Instructions to follow >>
Please reproduce the records exactly, leaving out any pictures.

Raw data >>

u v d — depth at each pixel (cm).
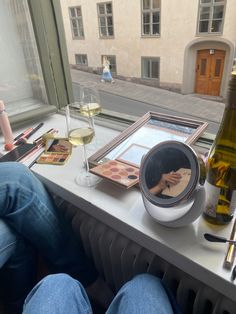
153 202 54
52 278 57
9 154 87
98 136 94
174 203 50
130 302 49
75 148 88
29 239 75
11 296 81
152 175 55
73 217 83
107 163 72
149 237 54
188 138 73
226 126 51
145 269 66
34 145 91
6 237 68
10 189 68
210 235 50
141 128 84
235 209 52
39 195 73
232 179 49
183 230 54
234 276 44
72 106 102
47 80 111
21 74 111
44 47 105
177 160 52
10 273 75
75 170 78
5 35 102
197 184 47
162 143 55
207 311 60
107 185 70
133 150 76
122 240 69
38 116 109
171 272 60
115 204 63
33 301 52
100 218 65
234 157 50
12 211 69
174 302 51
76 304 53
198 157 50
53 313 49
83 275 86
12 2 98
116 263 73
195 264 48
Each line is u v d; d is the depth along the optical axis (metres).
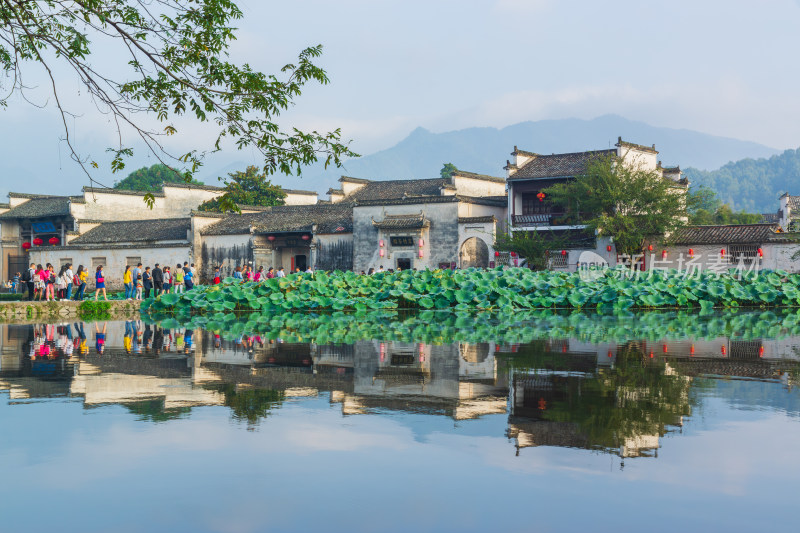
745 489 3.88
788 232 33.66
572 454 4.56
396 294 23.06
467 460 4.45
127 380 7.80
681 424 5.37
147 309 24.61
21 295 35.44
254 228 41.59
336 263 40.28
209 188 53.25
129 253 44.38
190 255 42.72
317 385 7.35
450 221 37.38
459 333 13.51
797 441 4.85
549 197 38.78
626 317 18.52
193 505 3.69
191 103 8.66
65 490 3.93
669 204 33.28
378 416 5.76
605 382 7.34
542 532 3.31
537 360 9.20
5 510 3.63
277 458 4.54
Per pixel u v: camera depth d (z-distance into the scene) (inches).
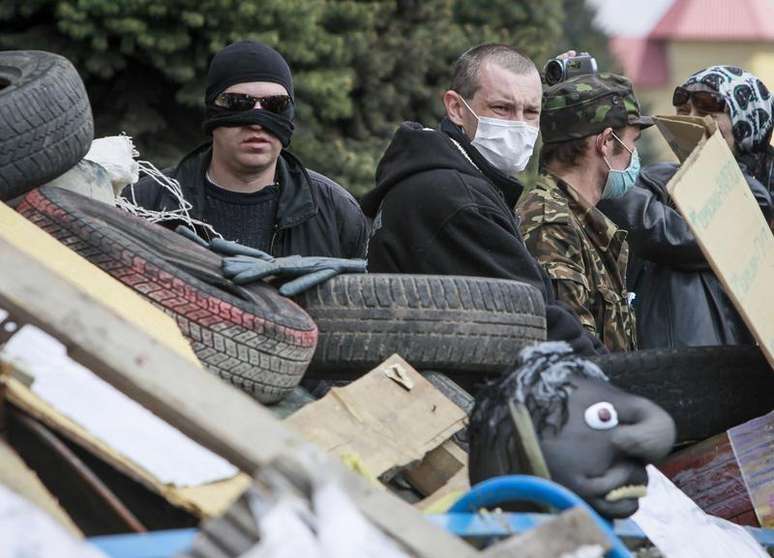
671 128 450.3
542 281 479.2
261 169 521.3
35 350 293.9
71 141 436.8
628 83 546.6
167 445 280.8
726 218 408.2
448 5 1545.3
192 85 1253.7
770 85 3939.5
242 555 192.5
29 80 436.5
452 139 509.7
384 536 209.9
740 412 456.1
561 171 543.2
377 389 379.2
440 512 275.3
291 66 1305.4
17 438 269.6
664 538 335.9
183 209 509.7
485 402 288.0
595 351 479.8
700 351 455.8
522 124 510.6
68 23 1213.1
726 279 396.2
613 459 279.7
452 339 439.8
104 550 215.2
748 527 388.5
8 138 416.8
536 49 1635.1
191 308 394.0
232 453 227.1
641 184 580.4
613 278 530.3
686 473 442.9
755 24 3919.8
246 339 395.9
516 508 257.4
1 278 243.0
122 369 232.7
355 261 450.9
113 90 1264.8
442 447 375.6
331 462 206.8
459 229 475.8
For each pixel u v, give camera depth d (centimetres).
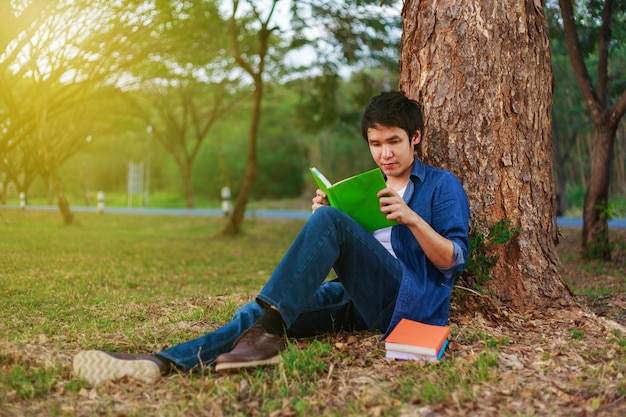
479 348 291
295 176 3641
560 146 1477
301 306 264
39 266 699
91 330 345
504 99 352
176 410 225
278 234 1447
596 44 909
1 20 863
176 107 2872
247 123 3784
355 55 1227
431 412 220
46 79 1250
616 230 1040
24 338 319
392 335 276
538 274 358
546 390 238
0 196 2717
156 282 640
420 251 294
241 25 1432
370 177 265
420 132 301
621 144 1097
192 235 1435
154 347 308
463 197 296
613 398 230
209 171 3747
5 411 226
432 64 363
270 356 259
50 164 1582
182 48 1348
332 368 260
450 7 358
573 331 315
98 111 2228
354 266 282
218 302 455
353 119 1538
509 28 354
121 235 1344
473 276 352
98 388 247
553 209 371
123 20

Result below >>
u v d — depth at each pixel (cm).
153 202 54
52 278 57
9 154 87
98 136 94
174 203 50
130 302 49
75 148 88
29 239 75
11 296 81
152 175 55
73 217 83
107 163 72
149 237 54
188 138 73
226 126 51
145 269 66
34 145 91
6 237 68
10 189 68
210 235 50
141 128 84
235 209 52
39 195 73
232 179 49
183 230 54
234 276 44
72 106 102
47 80 111
21 74 111
44 47 105
177 160 52
10 273 75
75 170 78
5 35 102
197 184 47
162 143 55
207 311 60
107 185 70
133 150 76
122 240 69
38 116 109
171 272 60
115 204 63
33 301 52
100 218 65
234 157 50
12 211 69
174 302 51
76 304 53
198 157 50
53 313 49
83 275 86
12 2 98
116 263 73
195 264 48
Each line is u v d; d is the depth along the optical axis (metres).
745 489 3.88
788 232 33.66
572 454 4.56
396 294 23.06
467 460 4.45
127 380 7.80
681 424 5.37
147 309 24.61
21 295 35.44
254 228 41.59
336 263 40.28
209 188 53.25
129 253 44.38
190 255 42.72
317 385 7.35
450 221 37.38
459 333 13.51
797 441 4.85
549 197 38.78
626 317 18.52
193 505 3.69
191 103 8.66
65 490 3.93
669 204 33.28
378 416 5.76
605 382 7.34
542 532 3.31
537 360 9.20
5 510 3.63
277 458 4.54
Per pixel u v: camera depth d (z-distance into the scene) (inches).
671 128 450.3
542 281 479.2
261 169 521.3
35 350 293.9
71 141 436.8
628 83 546.6
167 445 280.8
726 218 408.2
448 5 1545.3
192 85 1253.7
770 85 3939.5
242 555 192.5
29 80 436.5
452 139 509.7
384 536 209.9
740 412 456.1
561 171 543.2
377 389 379.2
440 512 275.3
291 66 1305.4
17 438 269.6
664 538 335.9
183 209 509.7
485 402 288.0
595 351 479.8
700 351 455.8
522 124 510.6
68 23 1213.1
726 279 396.2
613 459 279.7
452 339 439.8
104 550 215.2
748 527 388.5
8 138 416.8
536 49 1635.1
191 308 394.0
232 453 227.1
641 184 580.4
613 278 530.3
686 473 442.9
755 24 3919.8
246 339 395.9
516 508 257.4
1 278 243.0
122 369 232.7
355 261 450.9
113 90 1264.8
442 447 375.6
331 462 206.8
459 229 475.8
For each pixel u v, give camera depth d (centimetres).
479 348 291
295 176 3641
560 146 1477
301 306 264
39 266 699
91 330 345
504 99 352
176 410 225
278 234 1447
596 44 909
1 20 863
176 107 2872
247 123 3784
355 55 1227
431 412 220
46 79 1250
616 230 1040
24 338 319
392 335 276
538 274 358
546 390 238
0 196 2717
156 282 640
420 251 294
241 25 1432
370 177 265
420 132 301
621 144 1097
192 235 1435
154 347 308
463 197 296
613 398 230
209 171 3747
5 411 226
432 64 363
270 356 259
50 164 1582
182 48 1348
332 368 260
450 7 358
573 331 315
98 111 2228
354 266 282
218 302 455
353 119 1538
509 28 354
121 235 1344
473 276 352
98 388 247
553 209 371
123 20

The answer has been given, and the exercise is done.